Unfortunately, it was lost and, ahem, swallowed while she was eating a bag of Target popcorn. It’s all very fitting, really. So tonight, we’re going to write the tooth fairy a note and leave it under Maddie’s pillow, explaining the mishap. I’m sure she’ll understand.
I have officially reached the stage of “Is she pregnant or is that a beer gut?” You know, where maternity clothes are still too roomy and your pre-pregnancy clothes don’t flatter. Or button. And you kind of expect everyone to just know that you are with child, but not everyone does, nor are they as obsessed with that fact as you are. Sometimes they might kind of get confused and don’t know what to say to you so they just avoid the topic altogether until you find a way to bring it up all nonchalantly in the conversation like, “Oh, I’m just on my way to pick up some lemonade at the store and DID YOU KNOW MY BABY IS THE SIZE OF A LEMON?” And then they’re all, “I thought you might be pregz! Congratz”, but you know that during your entire conversation, they were staring you straight in the eye and pretending to listen, but were really just having an intense inner-struggle over whether or not to bring up your belly.
Or you know, they just didn’t notice because you don’t look that much different yet and you’re just paranoid. (No, YOU’RE paranoid!).
Something I’ve noticed is that maternity clothes are only super cute when you’re not pregnant and happen to be walking by the maternity section. I walked through the section on the regular whenever I wasn’t pregnant and it was the same thing errytime… awww, to have a cute belly and dress it all cute and be all cute! When you’re actually pregnant, it’s NOT THE SAME and everything makes you feel 900 years old and 900 pounds. So I’m trying to stretch out the regular clothes as long as I can.
Enter, this item. I saw this cute-ish metallic-ish sweatshirt and wanted to see if it would work.
I quickly learned it did not. ABORT. ABORT.
After a handful of items that did not fit the bill (and having two melting down children in the dressing room with me) I just went with my cami for the shot.
P.S. The rubber band trick is totally the rage with my pants right now. And it happens to be one of Maddie’s tiny little ponytail holders, so I expect it to snap at any given moment.
…technically 12 1/2 weeks… You know how this goes. Every day counts, man.
Nothing to report, really! This one just feels like normal life is going on and I’m not really all that obsessed? Or worried? Or focused on every little belly twinge or spotting or barfy detail? I don’t know how to describe it except to say that I have absolutely no fear this pregnancy. It’s a really awesome feeling and a HUGE relief. It’s made all the difference, not carrying around the extra stress that I had with the other two pregnancies.
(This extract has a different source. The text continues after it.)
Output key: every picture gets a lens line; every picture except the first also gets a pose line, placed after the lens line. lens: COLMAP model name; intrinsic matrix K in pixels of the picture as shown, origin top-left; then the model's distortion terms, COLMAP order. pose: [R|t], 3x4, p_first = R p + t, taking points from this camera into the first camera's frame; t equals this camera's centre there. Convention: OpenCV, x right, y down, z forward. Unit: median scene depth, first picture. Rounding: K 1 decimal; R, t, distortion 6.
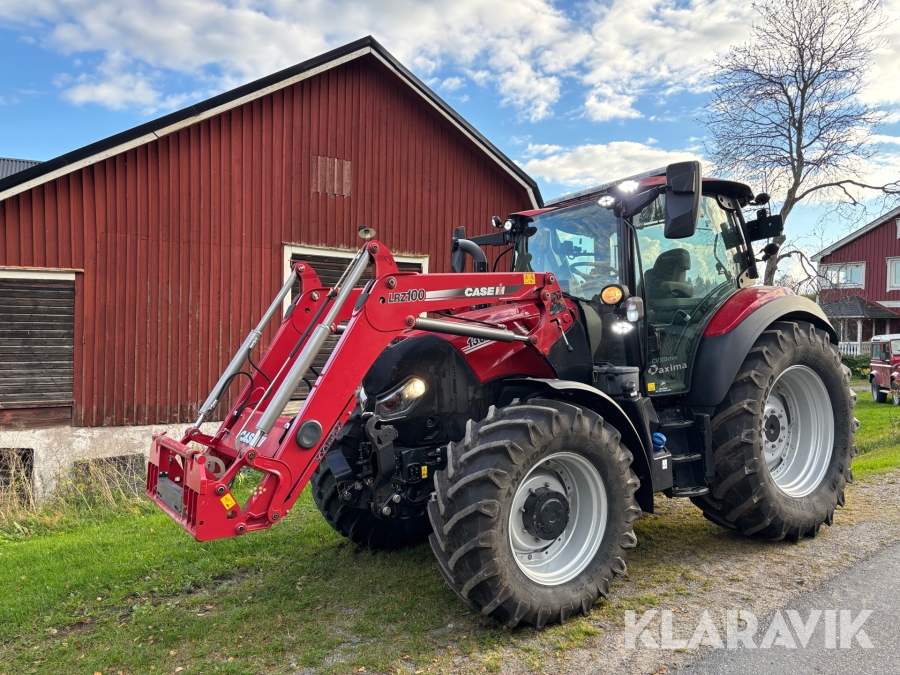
lens RADIAL K [[669.0, 0, 449.6], [0, 669.0, 337.2], [0, 0, 1]] dist [0.051942, -0.046672]
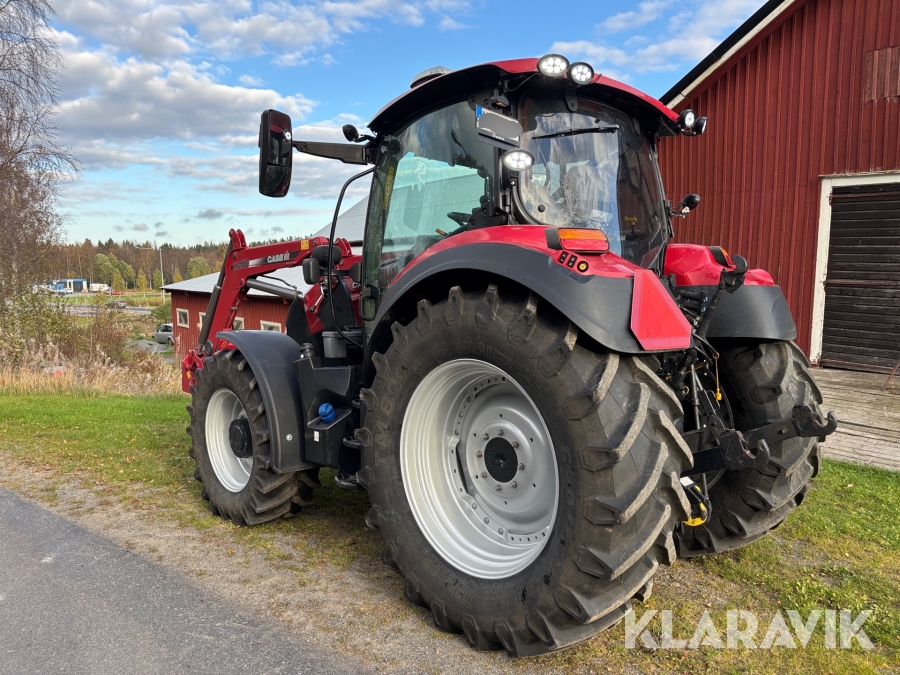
lens RADIAL K [[669.0, 0, 452.1], [0, 669.0, 331.9], [0, 0, 1]] dist [0.051942, -0.046672]
pose [[0.188018, 0.081285, -0.978796, 1.207672], [-0.009238, 0.996672, 0.080995, -0.032436], [0.982122, -0.006187, 0.188143, 0.969382]]
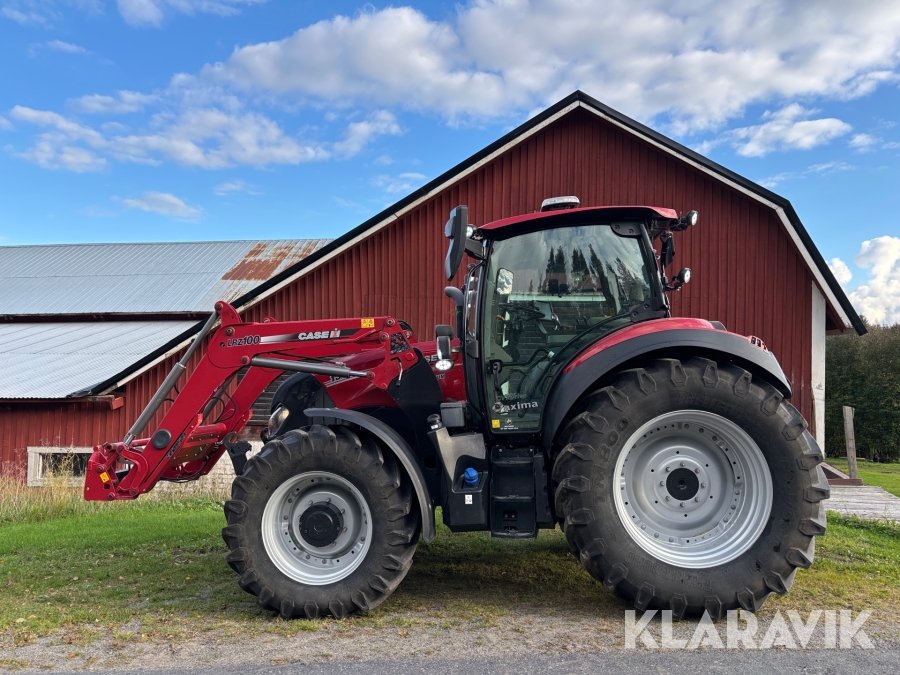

Pregnancy is such a breeding ground for fear, amirite? My heart aches for women who experience loss and others who are just absolutely miserable during their pregnancies. What seems to make everything worse is that we’re actually conditioned to be scared if we DON’T barf every day or feel like junk. Like, I’m feeling great! OH NO SOMETHING MUST BE HORRIBLY WRONG! It’s a cruel mind game, man! All I know is that I’m SO thankful for this free feeling and for my health. I know this baby (girl… prediction officially made) is healthy and thriving and ALIVE.
Also, cheese is a no. I may feel great, but the sight/smell/thought of cheese makes me gag/cry.